**TRECHO SELECIONADO**.
----------------------------------------

Natureza Jurídica das Contribuições para Conselhos Profissionais

Sumário

* Maria Thereza Henriques

 

 

Os conselhos de classe profissional são instituições compostas por especialistas de uma área específica, responsáveis por regulamentar, fiscalizar e orientar o exercício das profissões regulamentadas. Eles estabelecem limites de atuação, fornecem diretrizes para garantir a qualidade dos serviços prestados e realizam o registro de profissionais. A diretoria, formada por membros eleitos, atua de forma voluntária, sem remuneração, em prol dos interesses da categoria.

 

Qual é a natureza jurídica dos Conselhos Profissionais (exs.: CREA, CRM, COREN, CRO etc.)? 

Os Conselhos Profissionais possuem natureza jurídica de autarquias federais. Com exceção da OAB (Ordem dos Advogados do Brasil) que, segundo a concepção majoritária, é um serviço público independente, categoria ímpar no elenco das personalidades jurídicas existentes no direito brasileiro. Com natureza jurídica de autarquia especial ou corporativa, os conselhos possuem autonomia financeira e regulatória, podendo aplicar sanções e até cancelar registros profissionais em casos de descumprimento de normas. Apesar de compartilharem funções semelhantes, cada conselho tem processos e requisitos específicos.

A estrutura é composta por um Conselho Federal e Conselhos Regionais, que representam o órgão federal em estados ou regiões. Os Conselhos Federais definem resoluções que são implementadas e reforçadas pelos Conselhos Regionais no âmbito local. Os Conselhos podem cobrar um valor todos os anos dos profissionais que integram a sua categoria. A isso se dá o nome de anuidade (art. 4º, II, da Lei nº 12.514/2011). A contribuição social devida aos conselhos regionais de fiscalização profissional tem natureza tributária conforme dispõe o art. 149, da CF/88.

----------------------------------------

**ITENS FORNECIDOS**.
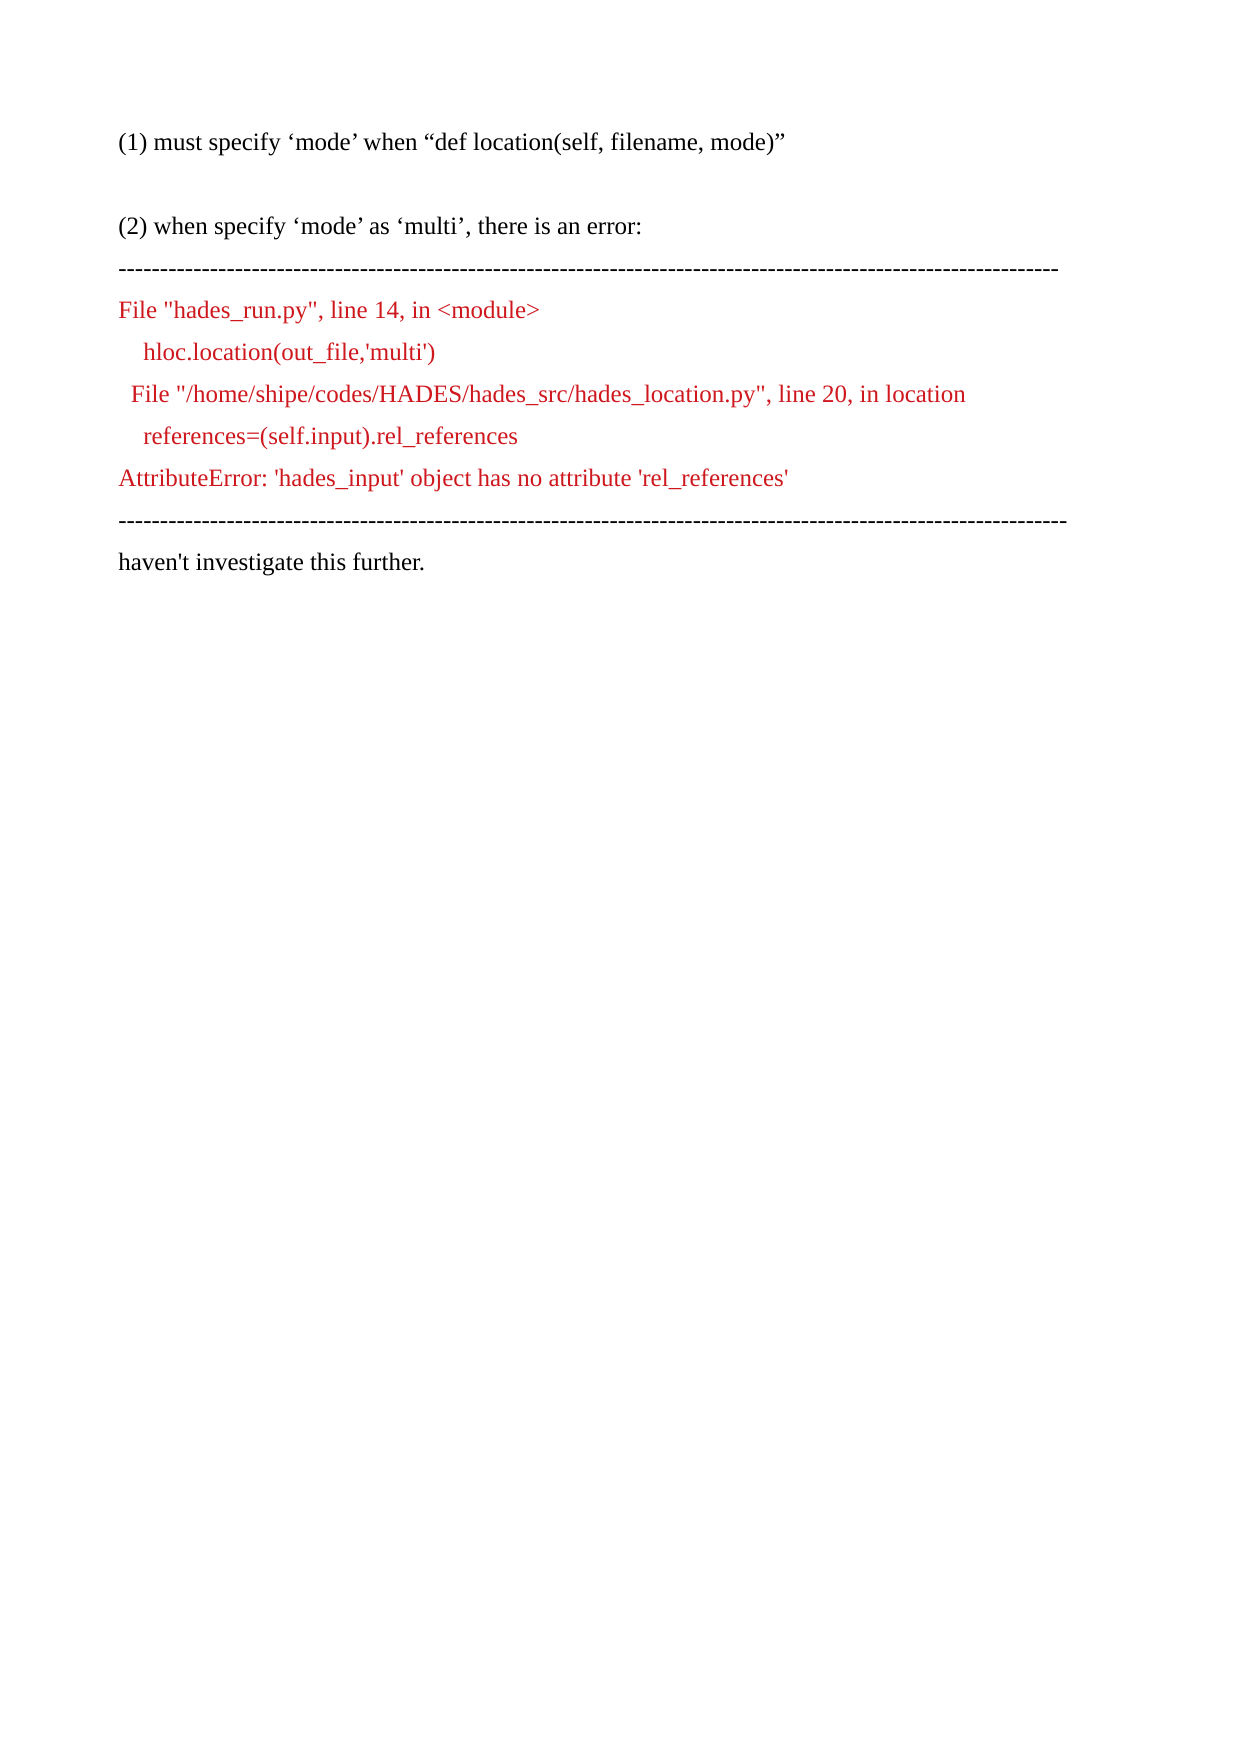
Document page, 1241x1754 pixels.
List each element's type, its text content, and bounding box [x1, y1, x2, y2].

----------------------------------------

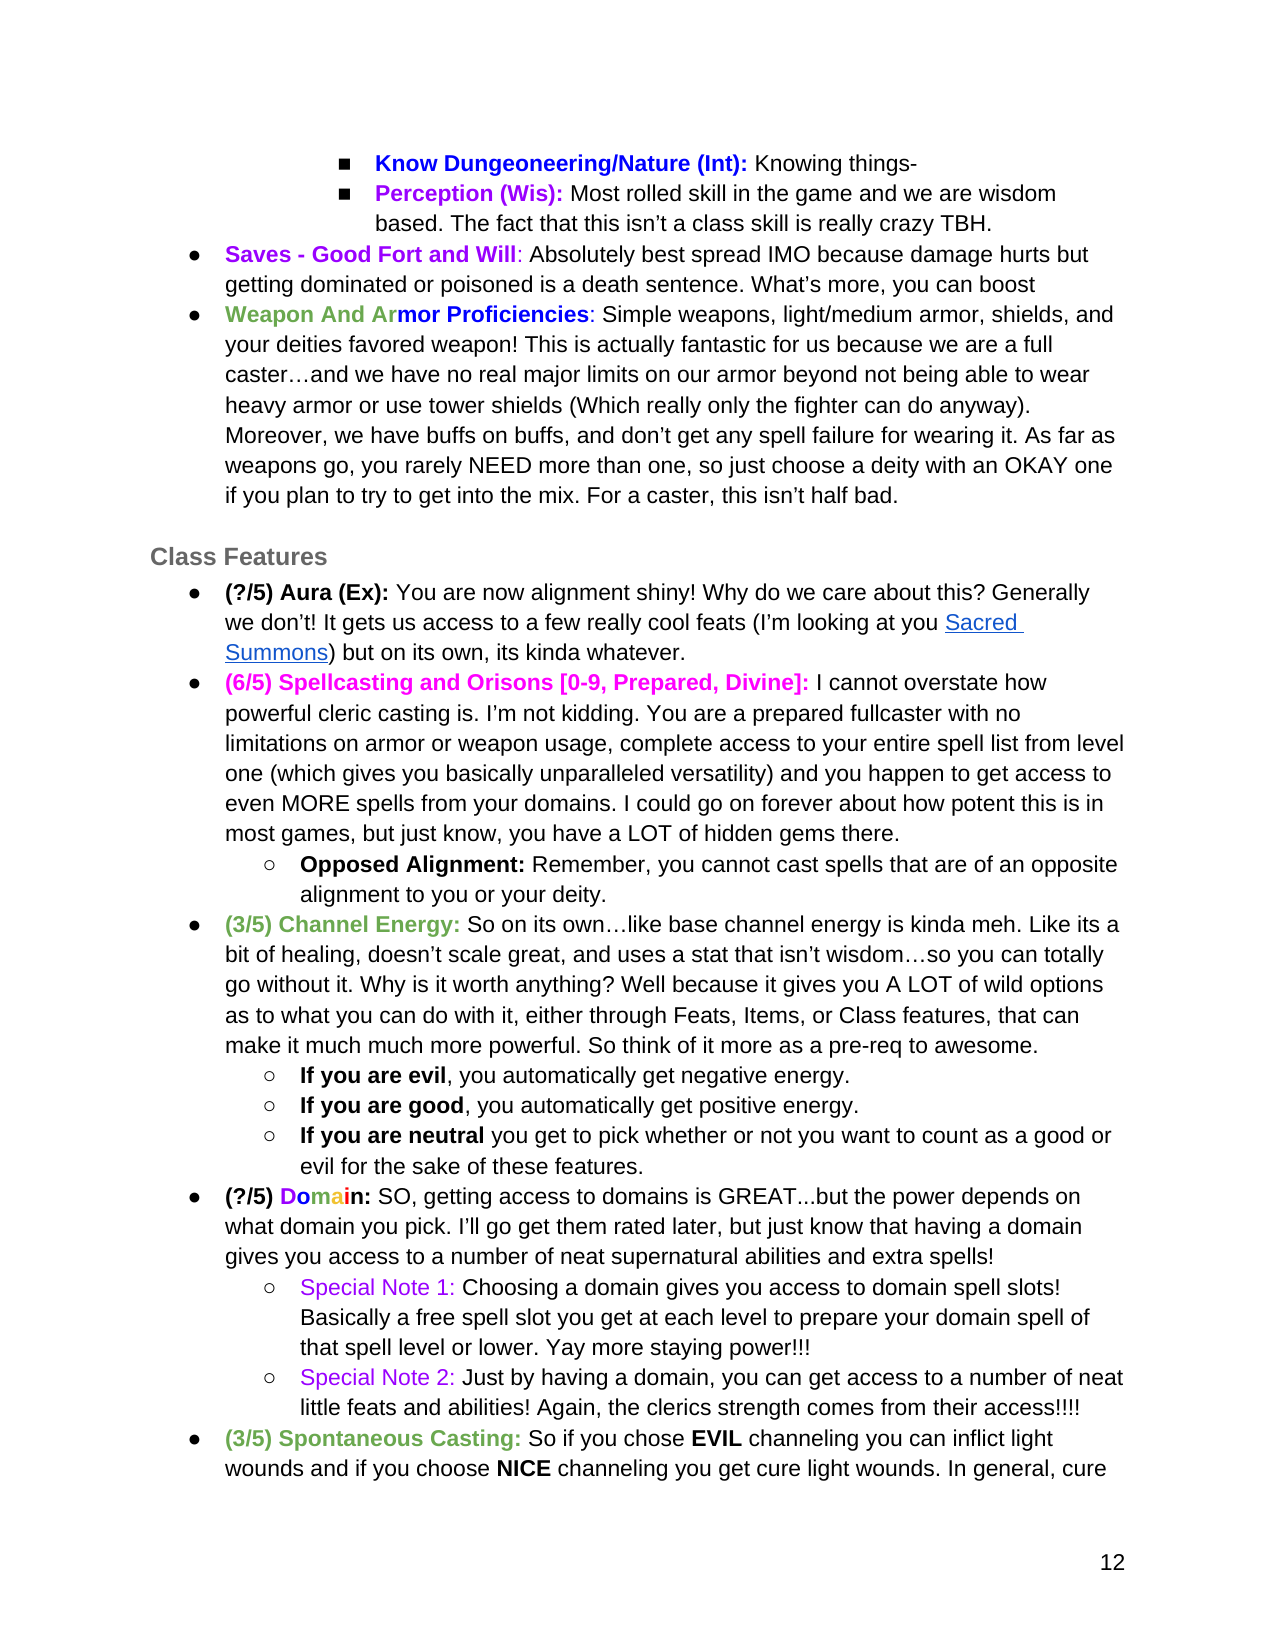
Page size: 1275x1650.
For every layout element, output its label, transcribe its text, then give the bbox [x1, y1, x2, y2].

----------------------------------------

**PEDIDO ESCRITO**.
Repita, sem nenhuma alteração, a parte do trecho sobre os conselhos profissionais que vai de "Os conselhos de" até "COREN, CRO etc.)?", incluindo essas últimas palavras. Os itens constituem material à parte e não pertencem ao trecho.

**RESPOSTA CORRETA**.
Os conselhos de classe profissional são instituições compostas por especialistas de uma área específica, responsáveis por regulamentar, fiscalizar e orientar o exercício das profissões regulamentadas. Eles estabelecem limites de atuação, fornecem diretrizes para garantir a qualidade dos serviços prestados e realizam o registro de profissionais. A diretoria, formada por membros eleitos, atua de forma voluntária, sem remuneração, em prol dos interesses da categoria.

 

Qual é a natureza jurídica dos Conselhos Profissionais (exs.: CREA, CRM, COREN, CRO etc.)?